Demands from CPKC include more flexible working arrangements that would make it harder for workers to know when they will be called to work, producing in Boucher’s words a “fatigue-related safety risk,” and loosen restrictions on how long workers can be held away from home. CPKC also wants to delay the start of “held-away pay,” payments that workers receive when they spend time away from home between shifts. The change would be in line with extended breaks mandated by a May 2023 law that requires a minimum rest period between shifts when rail workers are away from home for 12 hours.

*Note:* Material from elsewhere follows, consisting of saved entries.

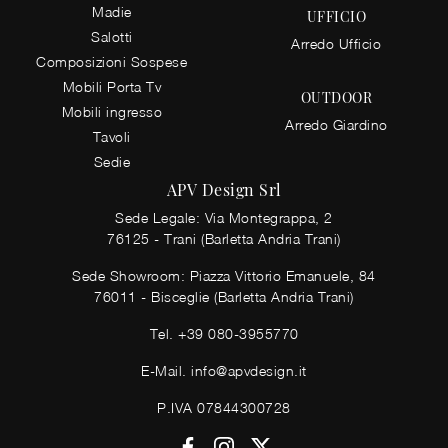
Madie
UFFICIO
Salotti
Arredo Ufficio
Composizioni Sospese
Mobili Porta Tv
OUTDOOR
Mobili ingresso
Arredo Giardino
Tavoli
Sedie
APV Design Srl
Sede Legale: Via Montegrappa, 2
76125 - Trani (Barletta Andria Trani)
Sede Showroom: Piazza Vittorio Emanuele, 84
76011 - Bisceglie (Barletta Andria Trani)
Tel.
+39 080-3955770
E-Mail.
info@apvdesign.it
P.IVA 07844300728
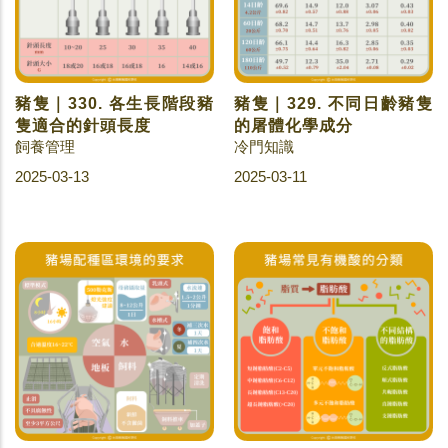
豬隻｜330. 各生長階段豬
豬隻｜329. 不同日齡豬隻
隻適合的針頭長度
的屠體化學成分
飼養管理
冷門知識
2025-03-13
2025-03-11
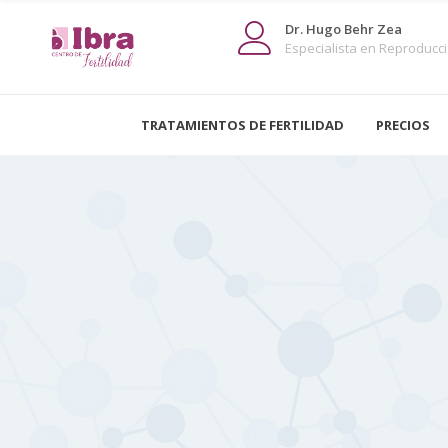
Dr. Hugo Behr Zea
Especialista en Reproducció
TRATAMIENTOS DE FERTILIDAD
PRECIOS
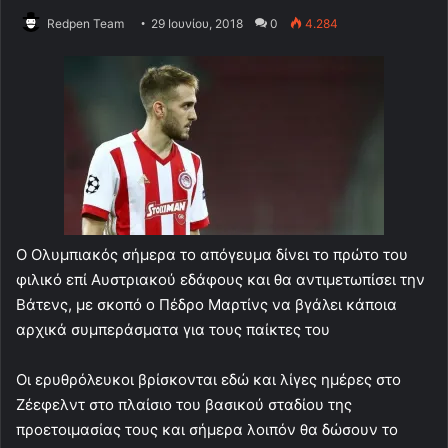
Redpen Team
29 Ιουνίου, 2018
0
4.284
Ο Ολυμπιακός σήμερα το απόγευμα δίνει το πρώτο του
φιλικό επί Αυστριακού εδάφους και θα αντιμετωπίσει την
Βάτενς, με σκοπό ο Πέδρο Μαρτίνς να βγάλει κάποια
αρχικά συμπεράσματα για τους παίκτες του
Οι ερυθρόλευκοι βρίσκονται εδώ και λίγες ημέρες στο
Ζέεφελντ στο πλαίσιο του βασικού σταδίου της
προετοιμασίας τους και σήμερα λοιπόν θα δώσουν το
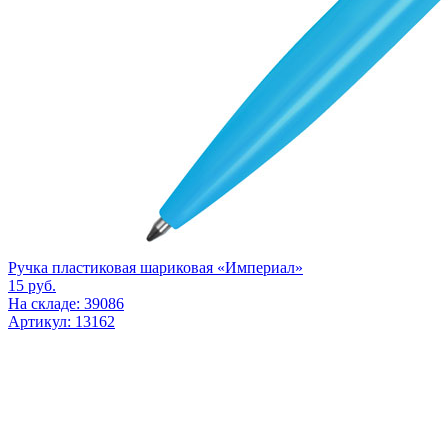
Ручка пластиковая шариковая «Империал»
15
руб.
На складе: 39086
Артикул: 13162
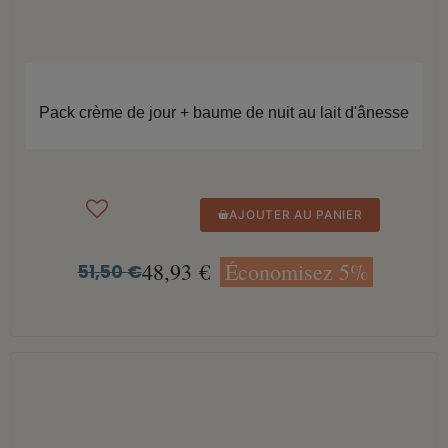
APERÇU RAPIDE
Pack crème de jour + baume de nuit au lait d'ânesse
AJOUTER AU PANIER
48,93 €
Économisez 5%
51,50 €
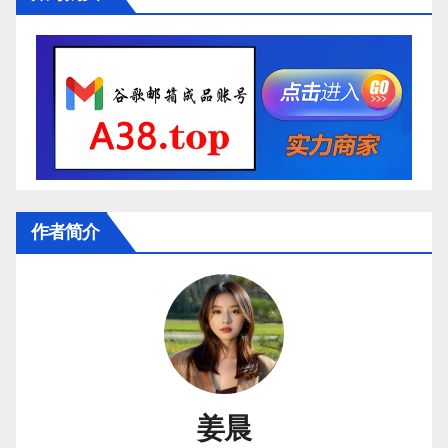
作者简介
姜晨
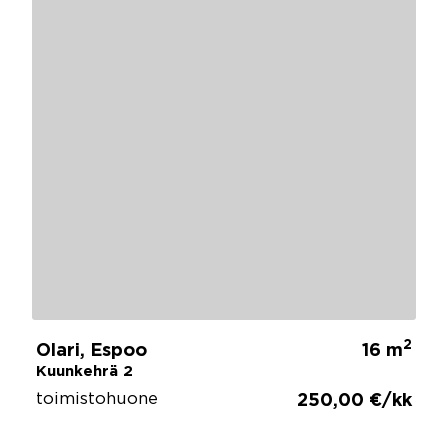
2
Olari, Espoo
16 m
Kuunkehrä 2
toimistohuone
250,00 €/kk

The TCRC offers no way forward for workers to resist these outrageous demands. It has presided over massive concessions in every recent bargaining round, and it intends to do the same again this time. The very fact that the companies are in a position to lock out the workers as they take strike action is primarily the result of the Teamsters’ foot-dragging, and its refusal to challenge the anti-worker collective bargaining regime enforced by their allies in the Liberal government.

In 2022, the Teamsters waited until Canadian Pacific locked out the workforce before calling a strike. And no sooner did the strike begin, than the union caved in and, at the government’s urging, agreed to a binding arbitration process that resulted in virtually all of the companies’ demands being written into the contact.

The Teamsters bureaucracy has no desire to lead a struggle at a time when the high price of commodities and the shipping of war materials to the US/NATO-instigated war on Russia was in full swing. This is because the union apparatus in the Teamsters and all other major unions are fully committed to Canadian and US imperialism’s wars through their corporatist alliance with big business and the government.

Workers must take matters into their own hands by forming rank-and-file strike committees to broaden their struggle. It must be broadened to rail workers in the US and Mexico to bring the entire North American railroad network to a halt. It must also be broadened to other sections of the working class across Canada, including autoworkers, resource workers, and workers in the public sector, all of whom confront sweeping attacks on their pay and conditions from the same forces seeking to impose concessions on railroaders.

In opposition to the nationalist and pro-capitalist Teamsters bureaucracy, whose main concern is defending the interests of the corporations and government against the workers, rank-and-file CN and CPKC workers must fight for a socialist and internationalist program to secure safe and secure jobs for all, an end to public spending austerity, and a halt to imperialist war.

On this basis, the railroads can be deployed to serve the needs of the vast majority of society, the working class, not the profiteering and warmongering of a tiny few at the top.